__WHAT YOU ARE ASKED TO DO__: Would you set down every entry again, exactly as written?

__ENTRIES PROVIDED__:
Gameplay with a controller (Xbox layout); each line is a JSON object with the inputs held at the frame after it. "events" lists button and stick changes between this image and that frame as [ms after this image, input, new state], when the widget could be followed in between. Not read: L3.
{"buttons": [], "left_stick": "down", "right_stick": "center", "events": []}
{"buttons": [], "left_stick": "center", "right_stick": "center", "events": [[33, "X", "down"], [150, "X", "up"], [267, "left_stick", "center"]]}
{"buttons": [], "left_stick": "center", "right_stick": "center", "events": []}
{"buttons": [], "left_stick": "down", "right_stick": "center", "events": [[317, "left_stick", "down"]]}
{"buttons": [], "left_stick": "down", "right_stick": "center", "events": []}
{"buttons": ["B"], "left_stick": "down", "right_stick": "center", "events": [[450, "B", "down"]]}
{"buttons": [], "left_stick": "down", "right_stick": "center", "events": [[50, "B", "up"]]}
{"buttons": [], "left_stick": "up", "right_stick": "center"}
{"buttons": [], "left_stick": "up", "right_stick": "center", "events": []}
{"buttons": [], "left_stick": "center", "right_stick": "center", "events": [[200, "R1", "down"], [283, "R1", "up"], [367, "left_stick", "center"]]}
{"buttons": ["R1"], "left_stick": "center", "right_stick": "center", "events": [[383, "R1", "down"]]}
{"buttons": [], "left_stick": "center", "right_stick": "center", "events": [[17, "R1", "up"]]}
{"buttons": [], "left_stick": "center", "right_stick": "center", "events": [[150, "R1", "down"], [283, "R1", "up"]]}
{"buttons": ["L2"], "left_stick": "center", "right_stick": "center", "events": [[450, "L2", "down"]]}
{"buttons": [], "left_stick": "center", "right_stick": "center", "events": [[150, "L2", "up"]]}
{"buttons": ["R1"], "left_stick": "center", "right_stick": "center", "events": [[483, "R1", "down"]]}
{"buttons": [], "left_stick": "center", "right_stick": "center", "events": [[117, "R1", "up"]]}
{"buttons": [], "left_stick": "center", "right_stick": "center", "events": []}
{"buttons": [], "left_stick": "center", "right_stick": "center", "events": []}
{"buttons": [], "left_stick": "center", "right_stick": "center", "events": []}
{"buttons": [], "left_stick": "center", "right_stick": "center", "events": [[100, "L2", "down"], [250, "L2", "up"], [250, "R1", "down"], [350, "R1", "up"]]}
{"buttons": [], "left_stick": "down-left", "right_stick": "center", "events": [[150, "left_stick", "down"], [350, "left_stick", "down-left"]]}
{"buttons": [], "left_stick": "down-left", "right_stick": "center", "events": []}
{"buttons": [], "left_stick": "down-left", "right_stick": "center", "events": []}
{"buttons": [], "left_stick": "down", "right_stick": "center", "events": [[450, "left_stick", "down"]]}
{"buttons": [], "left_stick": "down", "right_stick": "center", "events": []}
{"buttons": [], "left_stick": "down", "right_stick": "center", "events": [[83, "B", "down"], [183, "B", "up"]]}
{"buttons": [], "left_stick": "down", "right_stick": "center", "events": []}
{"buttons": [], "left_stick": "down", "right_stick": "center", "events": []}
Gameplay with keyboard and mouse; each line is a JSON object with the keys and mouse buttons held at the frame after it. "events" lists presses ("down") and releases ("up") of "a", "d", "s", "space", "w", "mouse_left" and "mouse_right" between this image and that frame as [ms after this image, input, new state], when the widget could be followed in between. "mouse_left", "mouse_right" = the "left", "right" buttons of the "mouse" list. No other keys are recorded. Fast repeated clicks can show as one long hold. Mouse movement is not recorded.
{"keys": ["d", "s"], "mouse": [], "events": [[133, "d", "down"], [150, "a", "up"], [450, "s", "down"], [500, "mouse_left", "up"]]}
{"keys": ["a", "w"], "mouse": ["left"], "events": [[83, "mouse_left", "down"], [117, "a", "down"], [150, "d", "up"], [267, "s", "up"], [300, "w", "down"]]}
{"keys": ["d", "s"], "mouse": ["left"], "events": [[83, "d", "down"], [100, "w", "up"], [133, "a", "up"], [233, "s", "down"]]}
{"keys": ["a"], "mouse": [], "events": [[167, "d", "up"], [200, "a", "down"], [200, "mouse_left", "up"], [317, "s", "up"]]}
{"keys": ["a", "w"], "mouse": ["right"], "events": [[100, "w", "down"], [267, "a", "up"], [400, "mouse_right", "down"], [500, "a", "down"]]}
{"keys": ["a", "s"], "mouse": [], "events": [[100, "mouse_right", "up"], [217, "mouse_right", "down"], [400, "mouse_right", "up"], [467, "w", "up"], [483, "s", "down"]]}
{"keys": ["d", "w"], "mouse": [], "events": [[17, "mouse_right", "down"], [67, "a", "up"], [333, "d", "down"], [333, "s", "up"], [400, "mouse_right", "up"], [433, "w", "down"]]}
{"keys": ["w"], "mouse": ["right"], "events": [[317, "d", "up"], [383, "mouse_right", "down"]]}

__RESULT__:
Gameplay with a controller (Xbox layout); each line is a JSON object with the inputs held at the frame after it. "events" lists button and stick changes between this image and that frame as [ms after this image, input, new state], when the widget could be followed in between. Not read: L3.
{"buttons": [], "left_stick": "down", "right_stick": "center", "events": []}
{"buttons": [], "left_stick": "center", "right_stick": "center", "events": [[33, "X", "down"], [150, "X", "up"], [267, "left_stick", "center"]]}
{"buttons": [], "left_stick": "center", "right_stick": "center", "events": []}
{"buttons": [], "left_stick": "down", "right_stick": "center", "events": [[317, "left_stick", "down"]]}
{"buttons": [], "left_stick": "down", "right_stick": "center", "events": []}
{"buttons": ["B"], "left_stick": "down", "right_stick": "center", "events": [[450, "B", "down"]]}
{"buttons": [], "left_stick": "down", "right_stick": "center", "events": [[50, "B", "up"]]}
{"buttons": [], "left_stick": "up", "right_stick": "center"}
{"buttons": [], "left_stick": "up", "right_stick": "center", "events": []}
{"buttons": [], "left_stick": "center", "right_stick": "center", "events": [[200, "R1", "down"], [283, "R1", "up"], [367, "left_stick", "center"]]}
{"buttons": ["R1"], "left_stick": "center", "right_stick": "center", "events": [[383, "R1", "down"]]}
{"buttons": [], "left_stick": "center", "right_stick": "center", "events": [[17, "R1", "up"]]}
{"buttons": [], "left_stick": "center", "right_stick": "center", "events": [[150, "R1", "down"], [283, "R1", "up"]]}
{"buttons": ["L2"], "left_stick": "center", "right_stick": "center", "events": [[450, "L2", "down"]]}
{"buttons": [], "left_stick": "center", "right_stick": "center", "events": [[150, "L2", "up"]]}
{"buttons": ["R1"], "left_stick": "center", "right_stick": "center", "events": [[483, "R1", "down"]]}
{"buttons": [], "left_stick": "center", "right_stick": "center", "events": [[117, "R1", "up"]]}
{"buttons": [], "left_stick": "center", "right_stick": "center", "events": []}
{"buttons": [], "left_stick": "center", "right_stick": "center", "events": []}
{"buttons": [], "left_stick": "center", "right_stick": "center", "events": []}
{"buttons": [], "left_stick": "center", "right_stick": "center", "events": [[100, "L2", "down"], [250, "L2", "up"], [250, "R1", "down"], [350, "R1", "up"]]}
{"buttons": [], "left_stick": "down-left", "right_stick": "center", "events": [[150, "left_stick", "down"], [350, "left_stick", "down-left"]]}
{"buttons": [], "left_stick": "down-left", "right_stick": "center", "events": []}
{"buttons": [], "left_stick": "down-left", "right_stick": "center", "events": []}
{"buttons": [], "left_stick": "down", "right_stick": "center", "events": [[450, "left_stick", "down"]]}
{"buttons": [], "left_stick": "down", "right_stick": "center", "events": []}
{"buttons": [], "left_stick": "down", "right_stick": "center", "events": [[83, "B", "down"], [183, "B", "up"]]}
{"buttons": [], "left_stick": "down", "right_stick": "center", "events": []}
{"buttons": [], "left_stick": "down", "right_stick": "center", "events": []}
Gameplay with keyboard and mouse; each line is a JSON object with the keys and mouse buttons held at the frame after it. "events" lists presses ("down") and releases ("up") of "a", "d", "s", "space", "w", "mouse_left" and "mouse_right" between this image and that frame as [ms after this image, input, new state], when the widget could be followed in between. "mouse_left", "mouse_right" = the "left", "right" buttons of the "mouse" list. No other keys are recorded. Fast repeated clicks can show as one long hold. Mouse movement is not recorded.
{"keys": ["d", "s"], "mouse": [], "events": [[133, "d", "down"], [150, "a", "up"], [450, "s", "down"], [500, "mouse_left", "up"]]}
{"keys": ["a", "w"], "mouse": ["left"], "events": [[83, "mouse_left", "down"], [117, "a", "down"], [150, "d", "up"], [267, "s", "up"], [300, "w", "down"]]}
{"keys": ["d", "s"], "mouse": ["left"], "events": [[83, "d", "down"], [100, "w", "up"], [133, "a", "up"], [233, "s", "down"]]}
{"keys": ["a"], "mouse": [], "events": [[167, "d", "up"], [200, "a", "down"], [200, "mouse_left", "up"], [317, "s", "up"]]}
{"keys": ["a", "w"], "mouse": ["right"], "events": [[100, "w", "down"], [267, "a", "up"], [400, "mouse_right", "down"], [500, "a", "down"]]}
{"keys": ["a", "s"], "mouse": [], "events": [[100, "mouse_right", "up"], [217, "mouse_right", "down"], [400, "mouse_right", "up"], [467, "w", "up"], [483, "s", "down"]]}
{"keys": ["d", "w"], "mouse": [], "events": [[17, "mouse_right", "down"], [67, "a", "up"], [333, "d", "down"], [333, "s", "up"], [400, "mouse_right", "up"], [433, "w", "down"]]}
{"keys": ["w"], "mouse": ["right"], "events": [[317, "d", "up"], [383, "mouse_right", "down"]]}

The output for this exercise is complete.